In [1]:
import pandas as pd
import matplotlib.pyplot as plt
import seaborn as sns
import numpy as np

import scipy.stats as stats
from scipy import special

from sklearn.preprocessing import LabelEncoder
from sklearn.model_selection import GridSearchCV, cross_val_score, train_test_split

from xgboost import XGBRegressor
from lightgbm import LGBMRegressor
from sklearn.linear_model import LinearRegression, Lasso, Ridge
from sklearn.tree import DecisionTreeRegressor
from sklearn.ensemble import RandomForestRegressor, StackingRegressor, VotingRegressor

from sklearn.metrics import r2_score, mean_squared_error

In [2]:
def label(train, test, object_columns):
    train_label = dict()
    test_label = dict()

    for label in object_columns:
        label_encoder = LabelEncoder()
        train_label[label] = label_encoder.fit_transform(train[label])
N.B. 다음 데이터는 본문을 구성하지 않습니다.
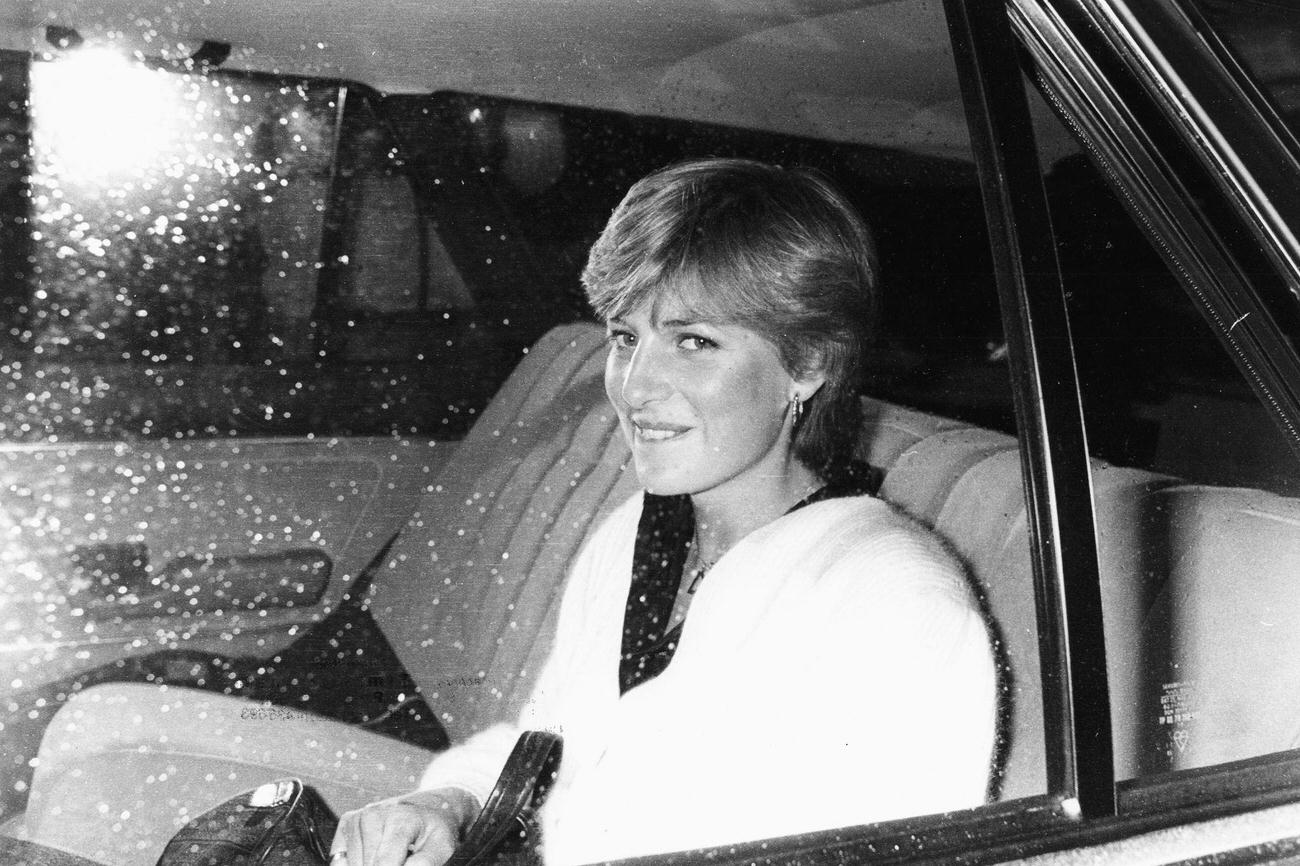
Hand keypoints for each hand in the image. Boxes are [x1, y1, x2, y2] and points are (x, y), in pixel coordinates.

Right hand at [330, 787, 479, 865]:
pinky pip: (339, 860)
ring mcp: (358, 818)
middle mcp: (375, 814)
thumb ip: (424, 863)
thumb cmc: (431, 831)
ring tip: (391, 856)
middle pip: (369, 864)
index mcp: (401, 819)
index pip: (385, 861)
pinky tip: (373, 857)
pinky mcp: (346, 825)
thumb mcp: (441, 847)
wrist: (425, 809)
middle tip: (402, 858)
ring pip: (354, 864)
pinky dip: (355, 864)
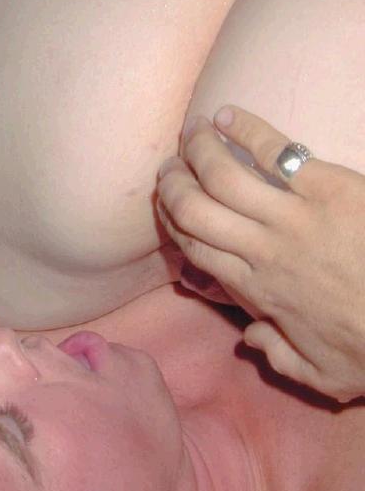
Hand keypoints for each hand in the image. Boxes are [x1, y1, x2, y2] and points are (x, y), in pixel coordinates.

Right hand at [157, 106, 364, 402]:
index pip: (195, 249)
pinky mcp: (326, 187)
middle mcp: (262, 250)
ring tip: (192, 132)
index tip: (165, 205)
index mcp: (257, 290)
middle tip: (169, 167)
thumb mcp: (324, 374)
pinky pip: (276, 152)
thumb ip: (279, 356)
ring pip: (224, 177)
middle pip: (196, 210)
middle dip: (173, 184)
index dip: (171, 222)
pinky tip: (228, 116)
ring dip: (199, 150)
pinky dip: (248, 130)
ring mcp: (292, 216)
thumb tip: (248, 336)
        for t_label in np.unique(test[label]):
            if t_label not in label_encoder.classes_: # unseen label 데이터인 경우( )
                label_encoder.classes_ = np.append(label_encoder.classes_, t_label)
        
        test_label[label] = label_encoder.transform(test[label])

    train_label_df = pd.concat([train.drop(object_columns, axis=1), pd.DataFrame(train_label)], axis=1)
    test_label_df = pd.concat([test.drop(object_columns, axis=1), pd.DataFrame(test_label)], axis=1)

    return train_label_df, test_label_df

# 데이터

In [3]:
benz= pd.read_csv('./Data/benz/train.csv')
benz_test = pd.read_csv('./Data/benz/test.csv')

In [4]:
# type이 int인 column 추출
int_columns = benz.loc[:, benz.dtypes == 'int64'].columns

zero_col = list()
cont_col = list()
cate_col = list()

for col in int_columns:
    if len(benz[col].unique()) == 1:
        zero_col.append(col)
    elif len(benz[col].unique()) == 2:
        cate_col.append(col)
    else:
        cont_col.append(col)

In [5]:
# type이 object인 column 추출
object_columns = benz.loc[:, benz.dtypes == object].columns

In [6]:
test = benz_test.copy()
train = benz.copy()

In [7]:
train_label_df, test_label_df = label(train, test, object_columns)

In [8]:
# box cox scaling
train_box = train_label_df.copy()

train_box_out = train_box[train_box['y'] < 200]

train_box['y'], maxlog = stats.boxcox(train_box['y'])
train_box_out['y'], maxlog = stats.boxcox(train_box_out['y'])

A value is trying to be set on a copy of a slice from a DataFrame.
Try using .loc[row_indexer,col_indexer] = value instead

See the caveats in the documentation: https://pandas.pydata.org/pandas-docs/stable/user_guide/indexing.html#returning-a-view-versus-a-copy
  train_box_out['y'], maxlog = stats.boxcox(train_box_out['y'])


In [9]:
datas = {'box' : train_box, 'box_out' : train_box_out}

# 여러가지 모델 학습
(XGB, lightGBM, Randomforest, Ridge, Lasso, DecisionTree, LinearRegression)

## base model

In [10]:
def regression(data, reg):
    X = data.drop(['y'], axis=1)
    y = data.y

    scores = cross_val_score(reg, X, y, scoring='r2', cv=5)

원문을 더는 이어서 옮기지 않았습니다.